Laura at Creative Supergirl says
This rice pudding looks amazing. It reminds me of the semester I spent in Spain. I haven had rice pudding like that since then. And it’s been 20 years! How did that happen? I am definitely going to make this. I hear it calling me. I also want to heck out some of your other recipes. It looks like you have some yummy ones.
felicia | Dish by Dish says
Hey Laura! You should relive your Spain semester days by making this rice pudding – it’s very easy, but does require attention and patience (particularly towards to end – stir well to make sure rice doesn’t stick to the bottom of the pot). Thanks for stopping by!! Hope you’ll enjoy this recipe as well as the others! <3
peter @feedyoursoultoo says
Really like this idea. I have never made rice pudding but maybe I need to give it a try.
felicia | Dish by Dish says
Hey Peter! So glad you liked it! Hope you try making it one day, you’ll love it, I’m sure (if you’re into puddings at least)!
Nicole Neverman says
This sounds like a really delicious rice pudding! Love the simplicity 🙂
felicia | Dish by Dish says
Thank you Nicole! Indeed, this rice pudding is so simple yet so delicious! Thanks for dropping by dear!
Catherine says
Dear Felicia, This looks so good. I love rice pudding. It’s been a while since I last had it…now I’m craving it! xo, Catherine
felicia | Dish by Dish says
Dear Catherine! Thank you for stopping by! I know, once in a while i get hit with a serious craving for rice pudding, and this trusty recipe never fails to meet my tummy’s needs!
Suzy @ The Mediterranean Dish says
My mom made a rice pudding so similar to this growing up. I love it! And I love the lemon zest touch.
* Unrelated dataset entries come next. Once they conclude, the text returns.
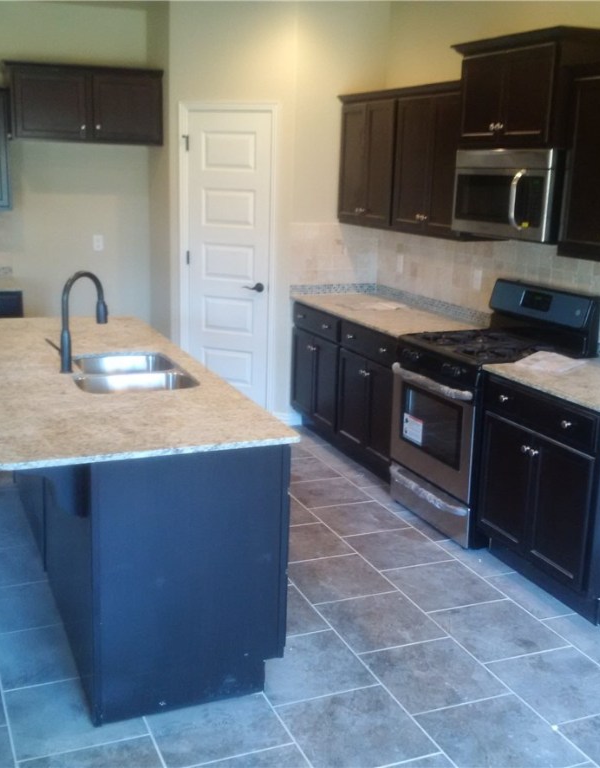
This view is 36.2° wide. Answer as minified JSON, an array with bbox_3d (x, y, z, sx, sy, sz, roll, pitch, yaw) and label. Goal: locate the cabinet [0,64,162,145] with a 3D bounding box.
[{"bbox_3d":[-1.494,-1.886,6.241,1.033,0.470,0.622,-4,15,-22],"label":"cabinet"}]

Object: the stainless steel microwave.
[{"bbox_3d":[1.115,-0.925,4.459,0.395,0.404,0.763,-4,14,-22],"label":"stainless steel microwave"}]

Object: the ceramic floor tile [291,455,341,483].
[{"bbox_3d":[-0.012,0.513,5.437,0.405,0.010,0.405,-4,14,-22],"label":"ceramic floor tile"}]

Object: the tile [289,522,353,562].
[{"bbox_3d":[0.004,0.760,4.358,0.402,0.010,0.402,-4,15,-22],"label":"tile"}]

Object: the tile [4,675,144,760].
[{"bbox_3d":[-0.734,1.073,2.983,0.405,0.010,0.405,-4,14,-22],"label":"tile"}]

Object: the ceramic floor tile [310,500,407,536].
[{"bbox_3d":[0.302,0.691,4.680,0.402,0.010,0.402,-4,15,-22],"label":"ceramic floor tile"}]

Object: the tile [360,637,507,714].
[{"bbox_3d":[0.474,1.038,3.275,0.405,0.010,0.405,-4,14,-22],"label":"tile"}]

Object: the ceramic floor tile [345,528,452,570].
[{"bbox_3d":[0.461,0.786,4.339,0.405,0.010,0.405,-4,14,-22],"label":"ceramic floor tile"}]

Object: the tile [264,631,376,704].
[{"bbox_3d":[0.018,1.018,3.303,0.405,0.010,0.405,-4,14,-22],"label":"tile"}]

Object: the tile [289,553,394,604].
[{"bbox_3d":[0.159,0.856,4.007,0.405,0.010,0.405,-4,14,-22],"label":"tile"}]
felicia | Dish by Dish says
Suzy! Isn’t rice pudding such a comforting and soul-nourishing food? Love love love it! I made it a gathering with my group of girlfriends last week and they all loved it too! Nothing beats seeing my friends polishing up an entire bowl of this homemade rice pudding each, despite being about to explode from all that we’ve eaten before that!
Min says
I absolutely cannot stand being cold and you made me shiver just from your descriptions. I didn’t realize Argentina’s winters are so brutal! I prefer the first reality myself as well. Love dishes like this. It helps me to slow down and relax despite all that may be going on in my life. Hope you are doing well, Felicia! Bundle up!!
felicia | Dish by Dish says
Min!! So glad to see your comment first thing in the morning! 🙂 Well, in general winter in BA is quite tolerable – it was last weekend that was brutal but these few days the weather is pretty ok. No longer so cold!! Anyway, just one more week before i head over to Italy, so counting down the days! Hope you and Hungryman are well too my dear!! 🙂
Thalia @ butter and brioche says
wow rice puddings definitely take me back to my childhood! i am so craving a bowl right now.. this looks delicious and so beautifully captured too!
felicia | Dish by Dish says
Thank you Thalia!! I’m glad this pudding took you momentarily back to your childhood 🙂 xoxo
shelley @ Bacon Egg & Cheese{cake} says
Ahh looks awesome~ I’d want to try this with coconut milk or soy milk!!
felicia | Dish by Dish says
Hey Shelley! Cool, if you try it with coconut milk or soy milk, let me know how it goes! i’ve only ever eaten it with dairy milk – but I’m sure coconut or soy will lend it very nice flavors!